Do I need 1 SM or more? Can I put all of them in 1 SM and save other resources?
What happen if I launch 32 numbers of this kernel simultaneously?
In a part of CUDA documnts I am reading:
the GV100 SM provides 64 FP32 cores and 32 FP64 cores. The GV100 SM additionally includes 64 INT32 cores and 8 mixed-precision Tensor Cores. GV100 provides up to 84 SMs.

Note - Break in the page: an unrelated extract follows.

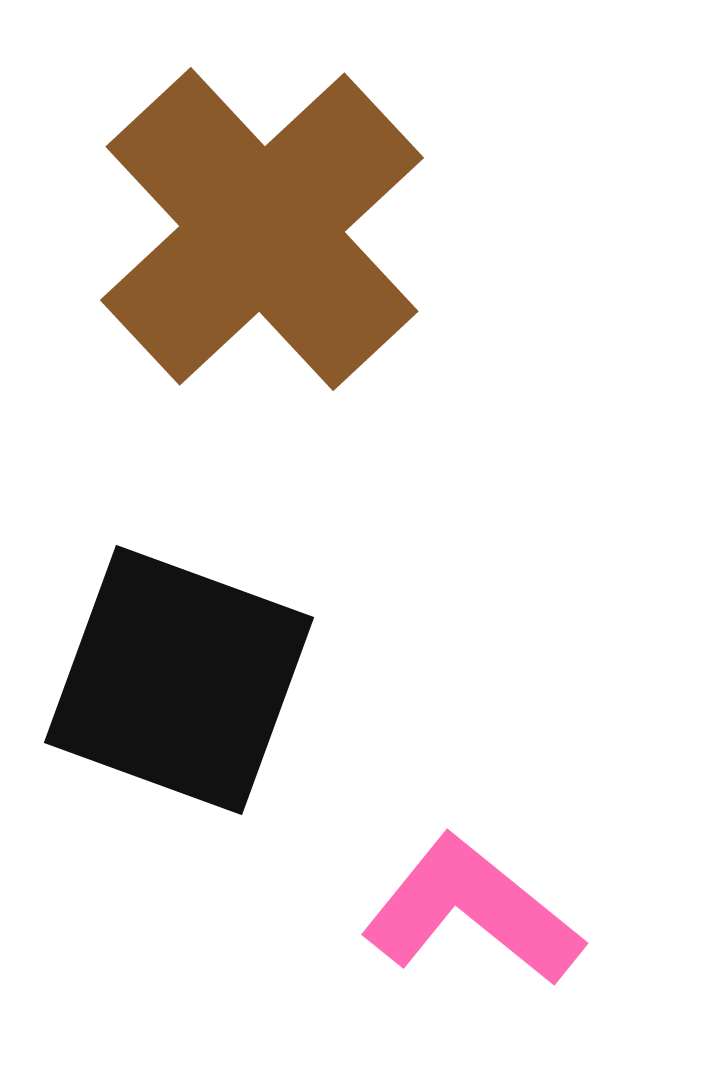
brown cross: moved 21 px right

So here for performing float operation how many SM do I have? is SM and CORE a same thing? (84SMs vs 64 FP32 core).
GV100 GA100
Streaming Multiprocessors (SMs) 80/84 108/128
Max Thread Blocks Per SM 32 32
Max Warps Per SM 64 64
Max Threads per Thread Block 1024 1024
The language provides no guarantees that work will be co-resident. Resident and active are interchangeable as it relates to thread blocks (ctas), warps, and threads. The term active means that the schedule entity has all of its resources allocated and has been allocated to a warp scheduler on a Streaming Multiprocessor.
The language does not state. In practice the compute work distributor will distribute thread blocks (ctas) round robin to the the streaming multiprocessors (SM). Given a {32,1,1} grid only 32/80 or 32/108 SMs will be assigned a thread block. For the SMs that are assigned a thread block the {512,1,1} threads will be rasterized into 16 warps and assigned round robin to the SM sub-partitions (warp schedulers).
Launching 32 grids of the same kernel in the same stream the grids would executed in order. There would be no concurrency between grids. Only 32/80 or 32/108 SMs will be active. The other SMs will be idle.
Launching 32 grids of the same kernel in different streams will result in concurrent execution. You have not provided details to determine the warp occupancy. On a simple kernel (no shared memory, small number of registers per threads) thread blocks will be distributed from the first grid, second grid, … until the GPU is saturated. As thread blocks complete the compute work distributor will distribute new work to the SMs. There is no guarantee on the order that streams will be scheduled on the GPU.
The term “core” in the CUDA manual refers to an instruction execution pipeline not to a “cpu core”. At a first pass you are interested in making sure each SM has sufficient warps (threads) to hide latency. This often requires >1024 threads if the kernel is latency bound. If the kernel is compute bound only 256-512 threads per SM may be required.